A career in speech and image
Gerasimos worked at both AT&T Labs and IBM after graduating in 1994 with his PhD from Johns Hopkins University, where the Centre for Language and Speech Processing (CLSP) had just been formed.
That sparked an interest in Gerasimos – previously a scholar in image processing – to look at speech, in addition.
“Similar techniques were being used in the two fields,” he explains. Gerasimos says that he began “looking at techniques for modelling language” during his two-year Post Doctoral position at CLSP.
While in the US, at AT&T Labs, he joined a project combining speech with videos. “The work shared the same goals with what Liopa is doing in lip-reading,” he explains.
There, he also worked on visual synthesis and facial animation as well, and he had the opportunity to interact with Dr. Eric Petajan of Bell Labs, considered the father in the lip-reading field.
“However, camera and computer processing power were limited back then.
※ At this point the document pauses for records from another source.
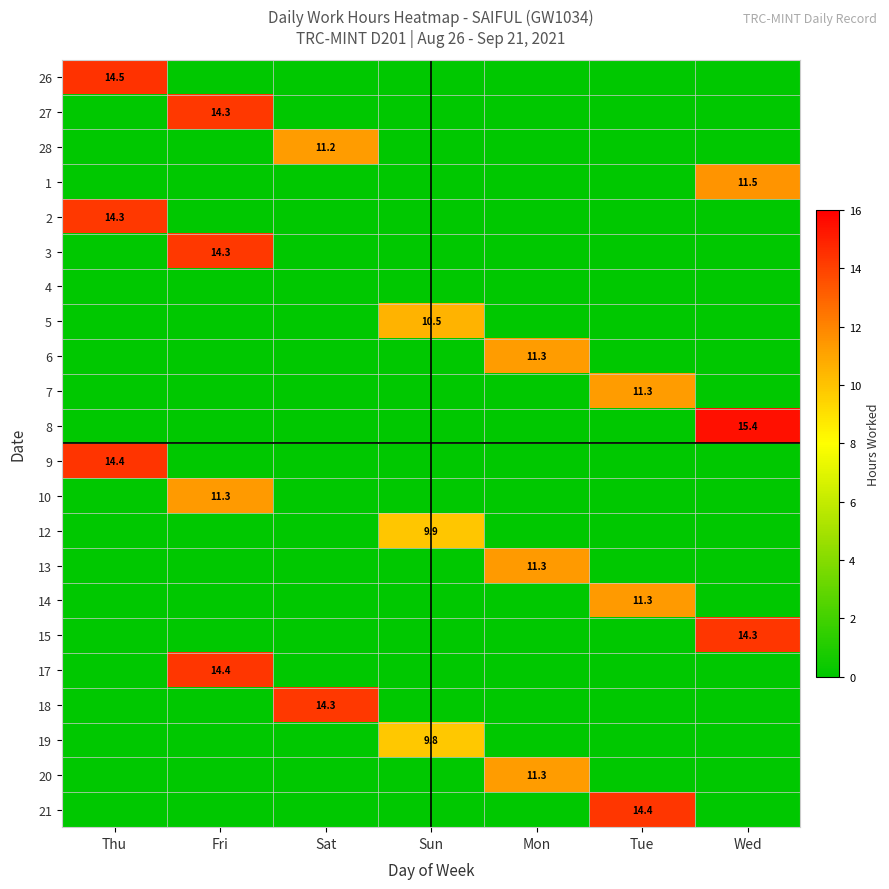

Is the value of 28 at Sat greater than the value of 19 at Sun?

Yes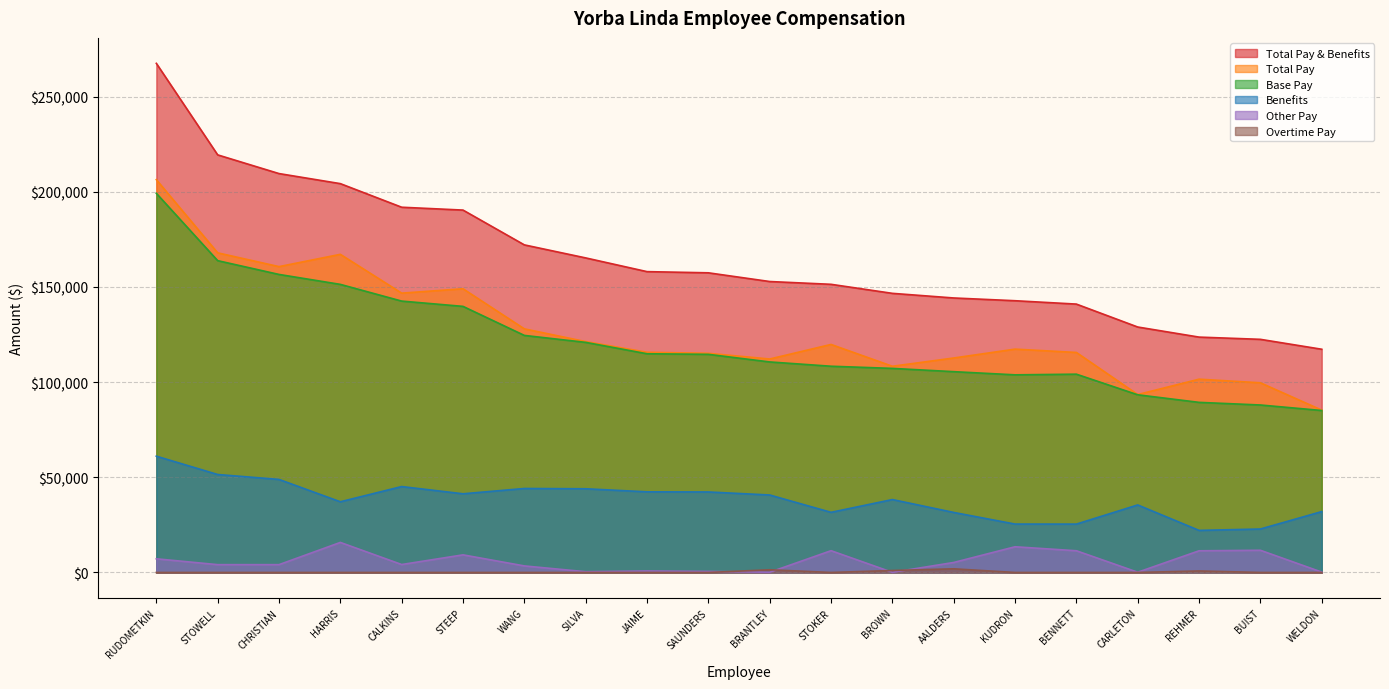

At which label does Total Pay reach its minimum?

WELDON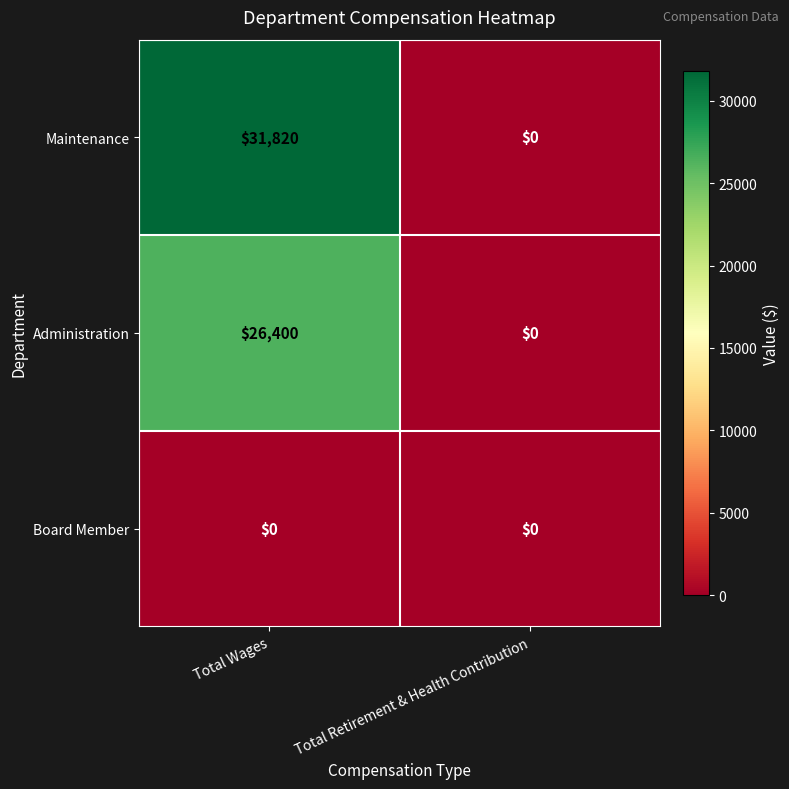

Count the number of categories in the chart.

2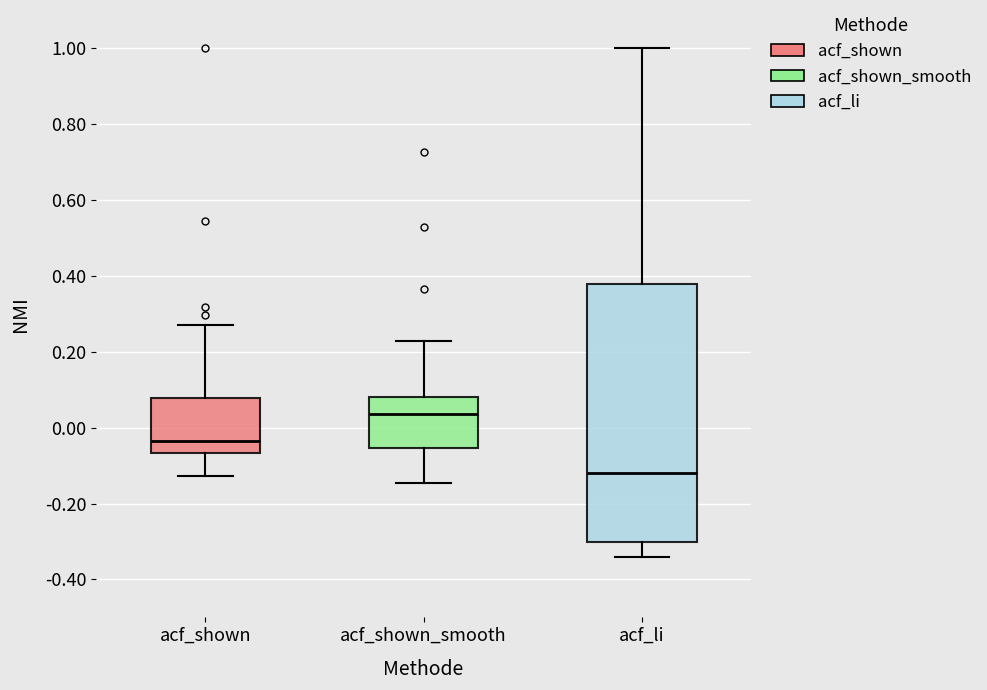

Comparing the boxes themselves (not the whiskers), which one is the tallest?

acf_li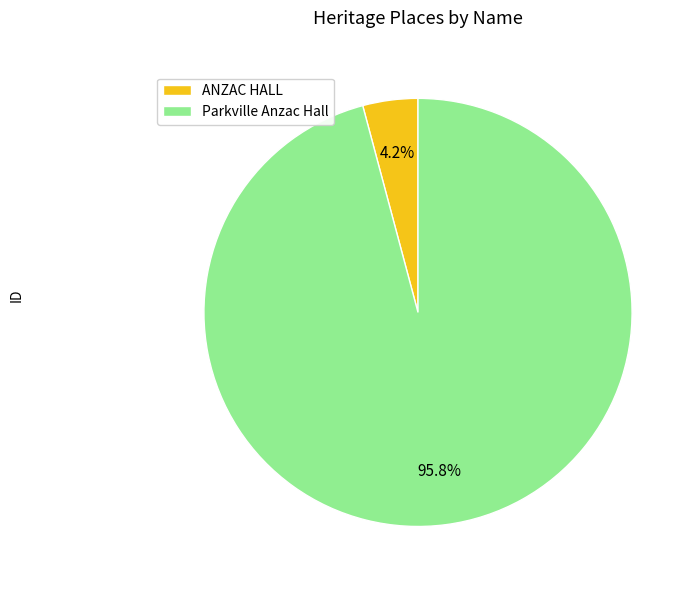

To the nearest percent, what percentage of the pie is ANZAC HALL?

4%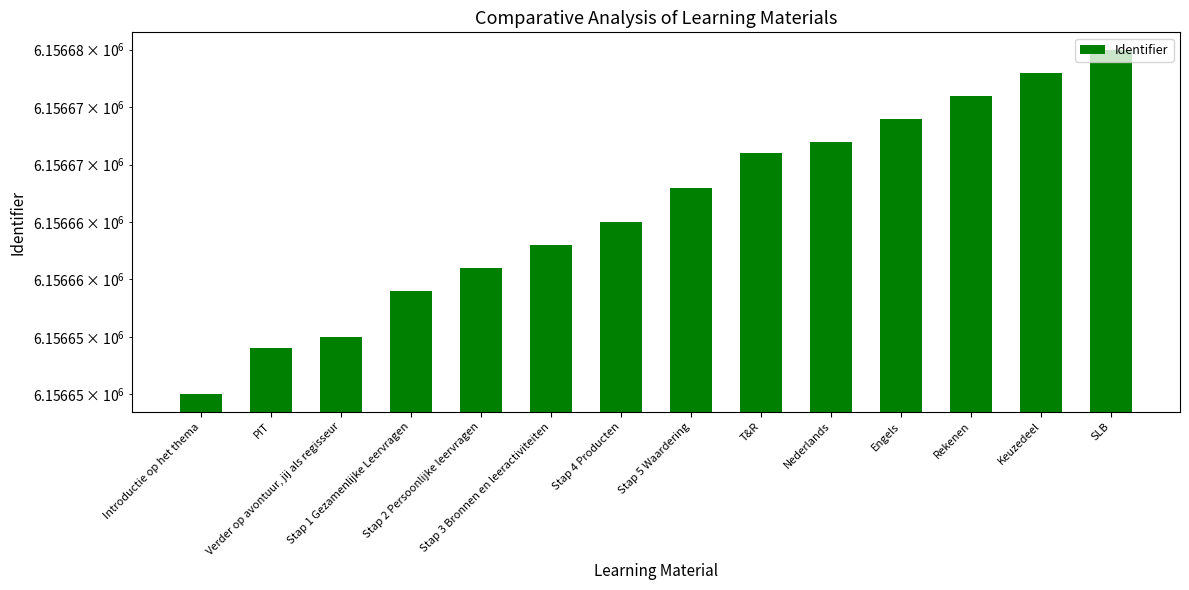

How many values are below 6156668?

7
Now, we benefit from huge advancements in these areas,” he says.
In 1999, he moved to the IBM T. J. Watson Research Center, who were starting a project on lip-reading – in Westchester County, NY.
“There was a computational workshop series that CLSP hosts every year. In 2000 one of the topics was on lip-reading – they were many researchers looking at this area in our team – we were all working together to advance the field,” he says.
What were the real-life applications of this research into automated lip-reading?
“We were researching that,” Gerasimos says. “Dictation, and voice-activated car navigation systems – and you could see this as a very noisy environment. We looked at it [lip reading] as a modality that could help make speech more robust.”
“We faced challenges in the visual domain, as well as data – not having enough. There have been tremendous advances in computational power, better algorithms, and more data, since,” he says.
What is most interesting in this area of visual speech recognition?
Gerasimos says, “Clearly voice assistants is the most interesting domain.”
He says that making the system more robust against background noise, and events that happen as you use the assistants, is paramount.
“Also the in-car domain is very interesting.”
There is a social element to it as well: “This modality can help people with disabilities. It can help traditional speech-based technologies.”
What made you interested in joining Liopa?
He says, “Liopa is in a unique position to be the largest – and to my knowledge also the first – startup focusing on this domain of automated lip-reading. It’s very exciting to see a group of determined people working to bring this technology to market.”
What academic institutions are leading in automated lip-reading research?
- Many universities in the UK have been working on this topic – Oxford and East Anglia, Surrey, Imperial – all have publications from the field in recent years
- In France, the University of Grenoble has published many papers on AV speech processing technologies
- KTH in Sweden has been researching facial animation
He concludes: “In almost every country there are efforts – although not necessarily continually over the years.”
Within 10 years will we develop an unconstrained automated lip-reading application?
“Yes, I believe it is possible – we have seen substantial growth and interest – so we are getting much closer than we were 10 years ago.”